Regardless of it, alcohol intake increasingly overshadows all other activity unless the process is stopped in time. This leads to the complication of the person’s social situation, absenteeism increases, and health care needs grow; in longer term, such people are threatened with a premature death.
Heavy or long-term alcohol addiction can lead to epileptic seizures or delirium tremens at the sudden interruption. A rule of thumb is that the corresponding 70 cl of spirits per day without a break for three weeks increases the risk of epileptic seizures and delirium tremens, which are both so-called withdrawal complications. A person with pronounced alcohol addiction should always be evaluated by an experienced physician in order to determine if there is a risk of withdrawal complications. In smaller towns where specialized dependent care is not available, it is common for psychiatrists making such assessments.
The terms alcohol addiction, alcoholism, and alcoholic can be perceived as stigmatizing and therefore many sufferers, as well as health care workers, prefer the states to be referred to as defined dependence or abuse which also is medically accurate. Precisely for this reason, national guidelines for substance abuse and addiction treatment services were published in 2007. Since then, new therapies have been introduced and new methods for the detection and prevention have emerged in health and social care. There is therefore a need for a revision of the current guidelines in order to better guide the health care and social services in the use of these methods, such has begun and is expected to be completed in 2013.
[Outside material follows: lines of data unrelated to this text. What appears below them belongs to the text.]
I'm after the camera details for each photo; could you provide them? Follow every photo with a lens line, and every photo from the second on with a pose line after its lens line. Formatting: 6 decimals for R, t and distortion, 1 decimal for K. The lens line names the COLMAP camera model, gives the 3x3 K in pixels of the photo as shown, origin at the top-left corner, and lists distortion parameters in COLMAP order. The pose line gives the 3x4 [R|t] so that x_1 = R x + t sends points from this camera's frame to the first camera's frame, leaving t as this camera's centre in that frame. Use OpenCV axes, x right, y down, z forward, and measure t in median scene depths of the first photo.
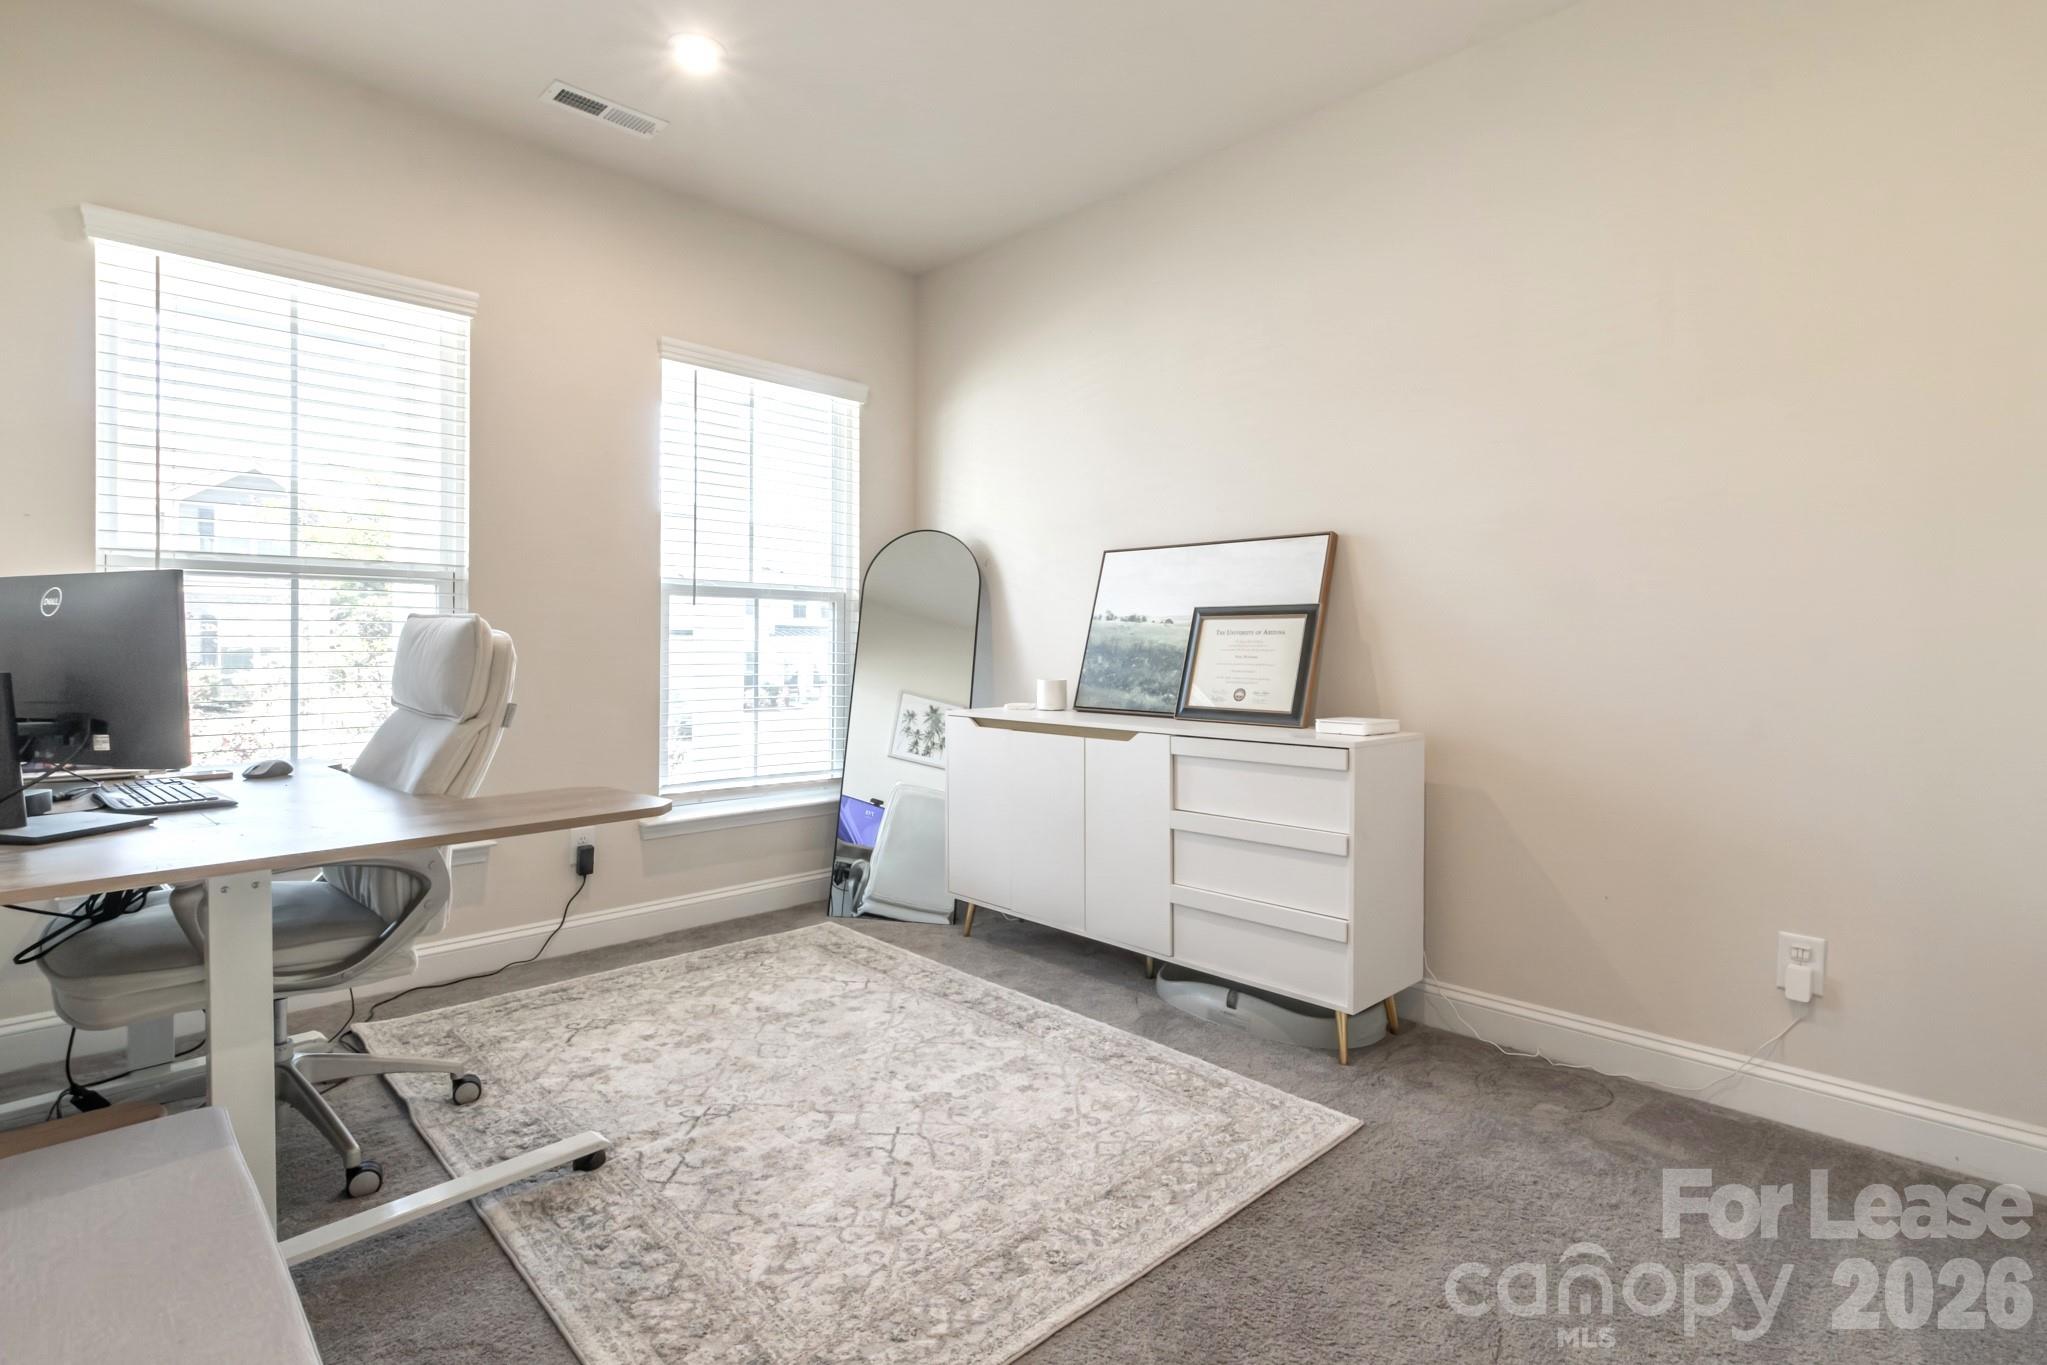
lens RADIAL K [[964.5, 0, 1020.7], [0, 964.5, 668.7], [0, 0, 1]] dist [0.008186, -0.002466]
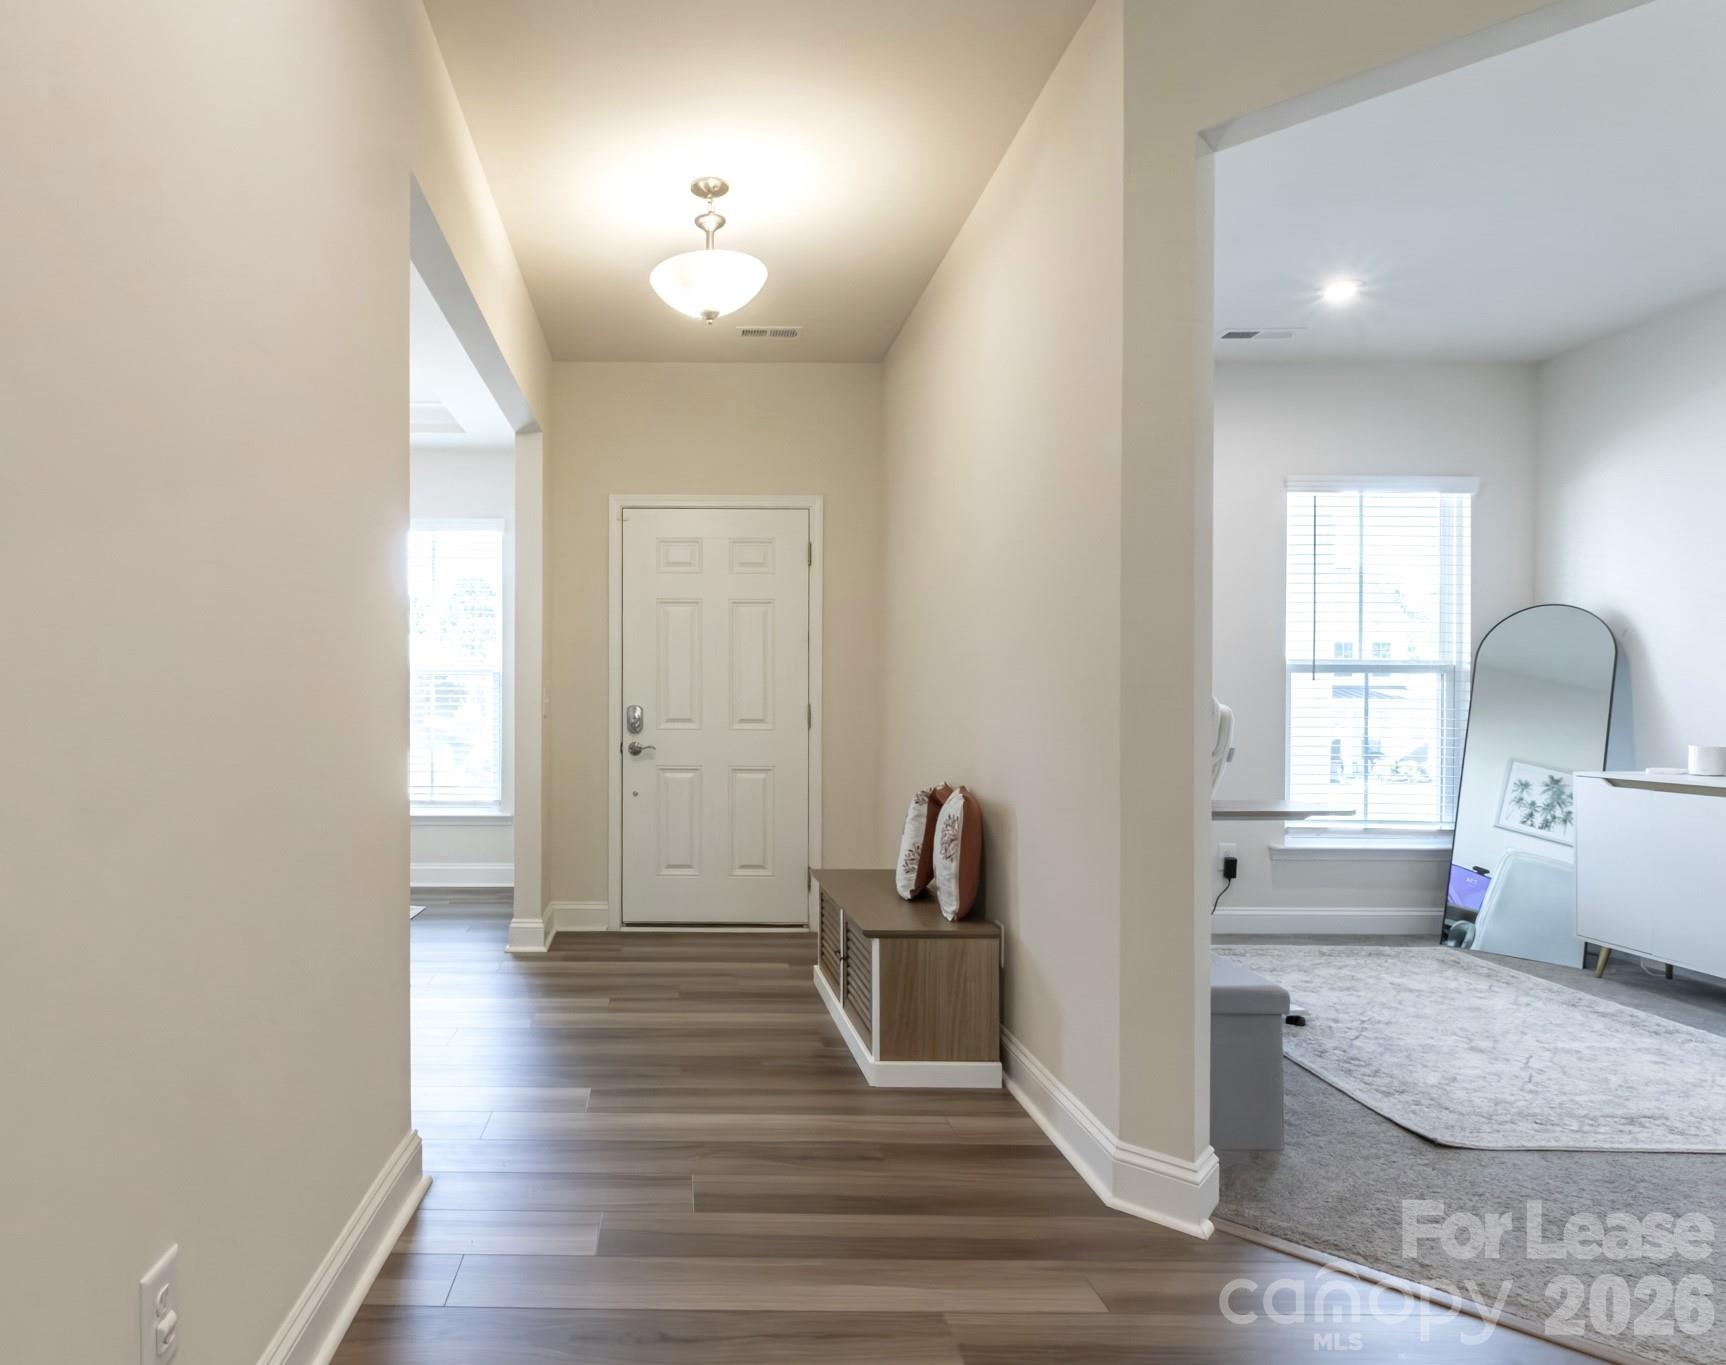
lens RADIAL K [[839.5, 0, 847.7], [0, 839.5, 705.6], [0, 0, 1]] dist [-0.008733, 0.002018]
pose [[0.702727, -0.003338, -0.711452, 0.016881], [-0.017960, 0.999587, -0.022429, 0.003685], [0.711233, 0.028540, 0.702377, -0.242988]]
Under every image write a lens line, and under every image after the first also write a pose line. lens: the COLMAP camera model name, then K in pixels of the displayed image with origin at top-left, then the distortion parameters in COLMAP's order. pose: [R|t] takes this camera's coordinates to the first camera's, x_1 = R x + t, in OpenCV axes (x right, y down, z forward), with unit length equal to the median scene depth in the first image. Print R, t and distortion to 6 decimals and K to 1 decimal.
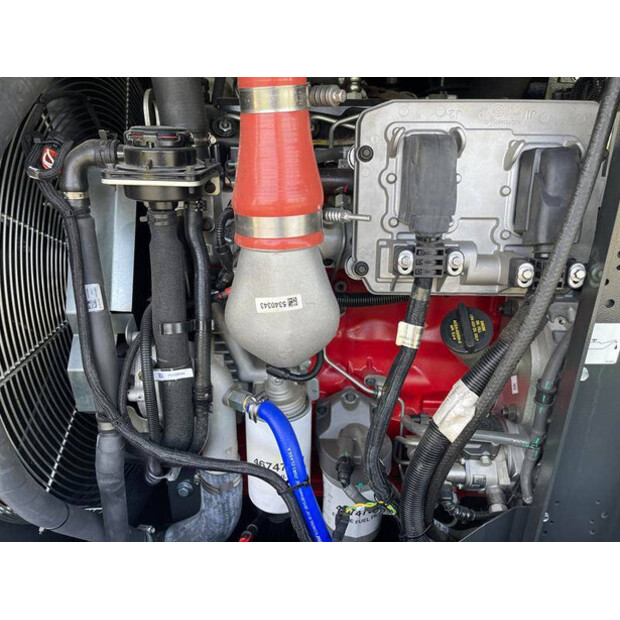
lens RADIAL K [[466.8, 0, 310.0], [0, 466.8, 310.0], [0, 0, 1]] dist [0.035224, -0.073167]
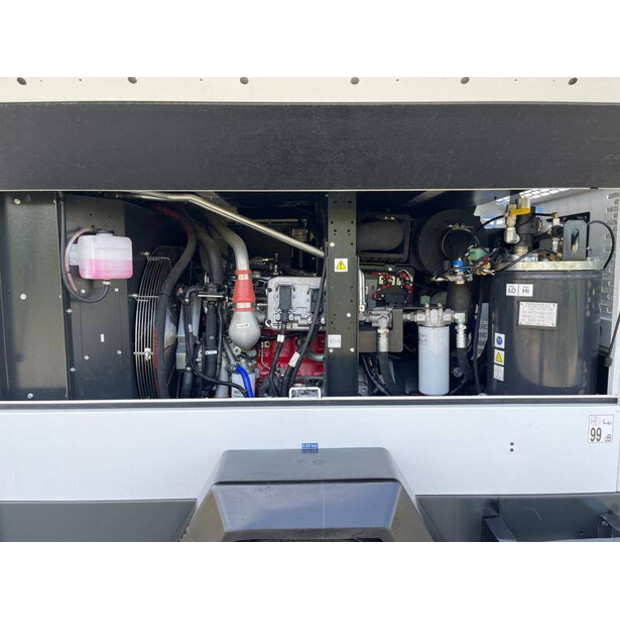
lens RADIAL K [[466.8, 0, 310.0], [0, 466.8, 310.0], [0, 0, 1]] dist [0.035224, -0.073167]
pose [[0.999061, 0.010791, 0.041964, 0.271852], [0.003185, 0.947586, -0.319485, 0.936881], [-0.043212, 0.319319, 0.946662, -2.309116]]
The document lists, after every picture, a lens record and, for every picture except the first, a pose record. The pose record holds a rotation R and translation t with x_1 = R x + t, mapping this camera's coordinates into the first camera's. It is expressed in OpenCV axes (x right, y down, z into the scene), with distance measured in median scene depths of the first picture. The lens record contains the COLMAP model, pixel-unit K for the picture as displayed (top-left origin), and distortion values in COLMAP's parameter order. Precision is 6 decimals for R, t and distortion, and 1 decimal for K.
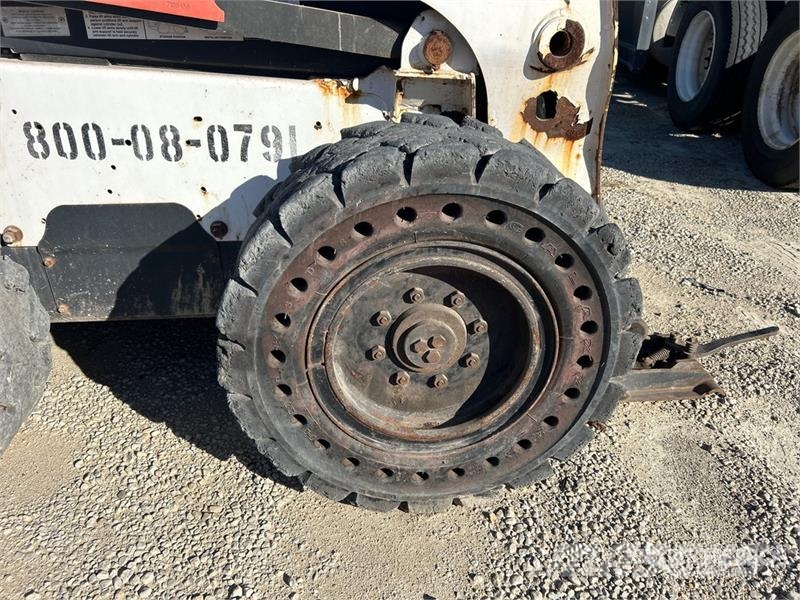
lens RADIAL K [[612.0, 0, 400.0], [0, 612.0, 300.0], [0, 0, 1]] dist [0.046214, -0.048602]
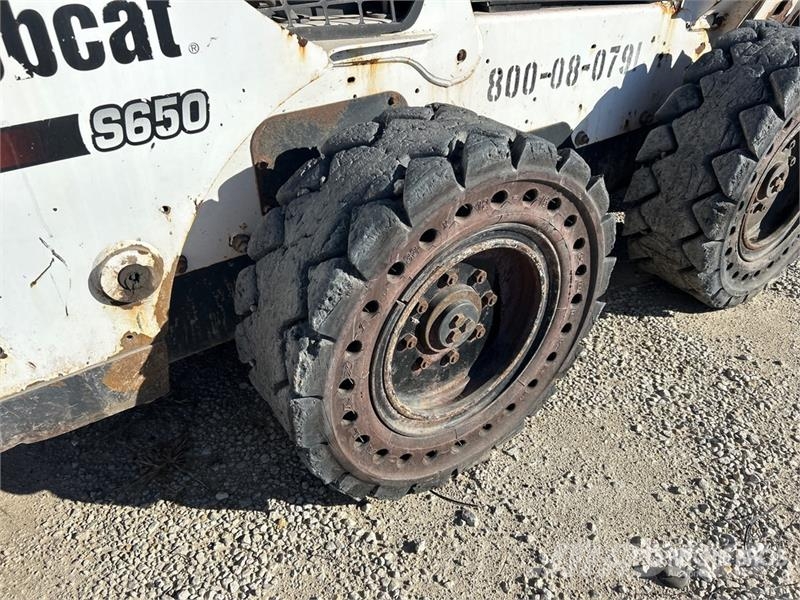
lens RADIAL K [[607.6, 0, 404.1], [0, 607.6, 292.6], [0, 0, 1]] dist [0.047162, -0.048026]
pose [[0.856556, -0.296469, 0.422396, -1.310591], [0.257714, 0.954881, 0.147600, -0.101696], [-0.447097, -0.017570, 0.894313, 0.064678]]
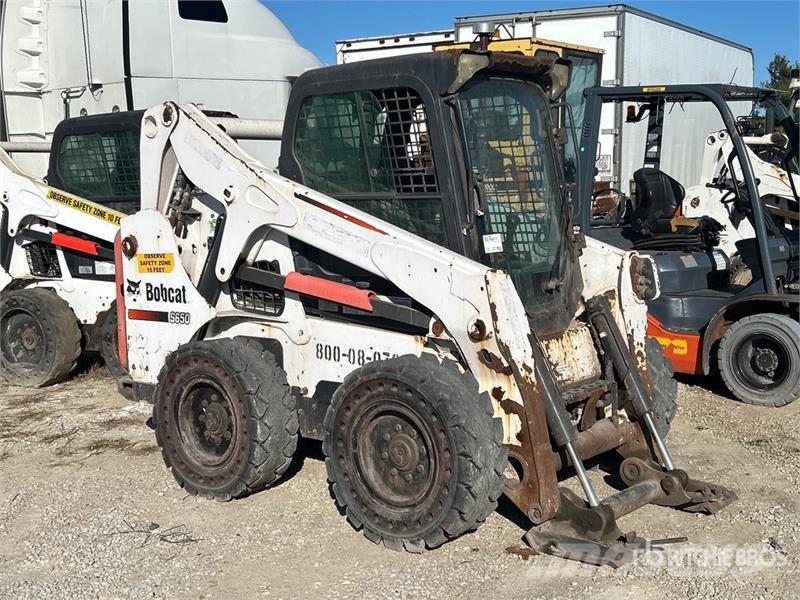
lens RADIAL K [[1106.9, 0, 400.0], [0, 1106.9, 300.0], [0, 0, 1]] dist [0.116772, -0.043353]
pose [[0.718721, 0.055280, -0.693097, 2.486605], [-0.328888, 0.905294, -0.268842, 0.583387], [0.612595, 0.421174, 0.668835, -1.666440]]
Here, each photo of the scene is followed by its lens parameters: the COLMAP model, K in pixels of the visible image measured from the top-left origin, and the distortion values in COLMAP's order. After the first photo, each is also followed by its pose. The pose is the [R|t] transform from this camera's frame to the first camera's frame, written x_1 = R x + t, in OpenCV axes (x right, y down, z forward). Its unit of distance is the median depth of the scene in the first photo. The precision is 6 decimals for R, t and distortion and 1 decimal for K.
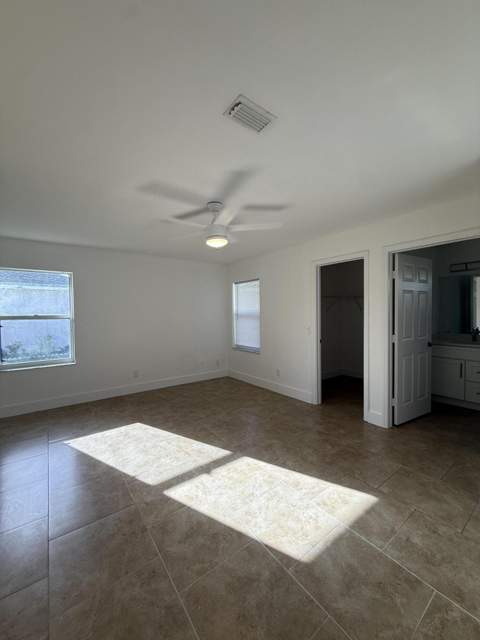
lens RADIAL K [[255.8, 0, 240.9], [0, 255.8, 319.6], [0, 0, 1]] dist [0.000106, 0.000131]
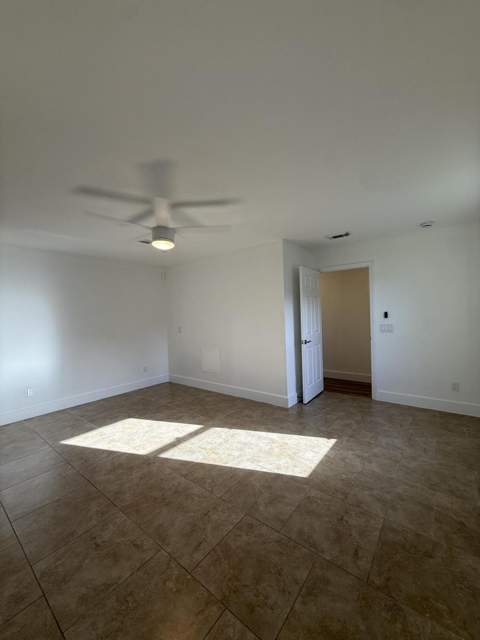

According to the medical science, alcohol addiction is abuse and dependence disorders with diagnostic classification, but not hazardous drinking which is considered a lifestyle factor. It is noteworthy also that the diagnoses abuse and dependence refer to symptoms over a 12 month period, which means that the generally accepted view about substance-related disorders “once ill – always sick” is questioned. In the book “Heavy drinking: the myth of alcoholism as a disease” Herbert Fingarette takes up research exploring the previously used concept of disease. Fingarette writes that the research did not find scientific evidence regarding individual medical / clinical perspective. Craving mechanism was refuted. Loss of control mechanism was refuted. Release of substances in depleting of alcohol dependence was refuted. Uncontrolled drinking (behavior) when consuming alcohol was refuted. Total abstinence to alcohol a requirement for continued ” life ” and freedom from abuse was refuted. Family history as a cause of abuse was refuted. Operant conditioning as a mechanism was refuted.
The health service conducts evidence-based outpatient treatment for alcohol abuse or dependence, such as various forms of drug treatment and relapse prevention with foundation in cognitive behavioral therapy; often so-called dependent receptions model is common. A person with severe withdrawal symptoms may need to be cared for in hospital to hospital to avoid the risk of severe complications such as seizures.
The social services in each municipality provides specific treatment for alcohol abuse and dependence, as well as organizing in the current situation further treatment interventions (e.g., treatment).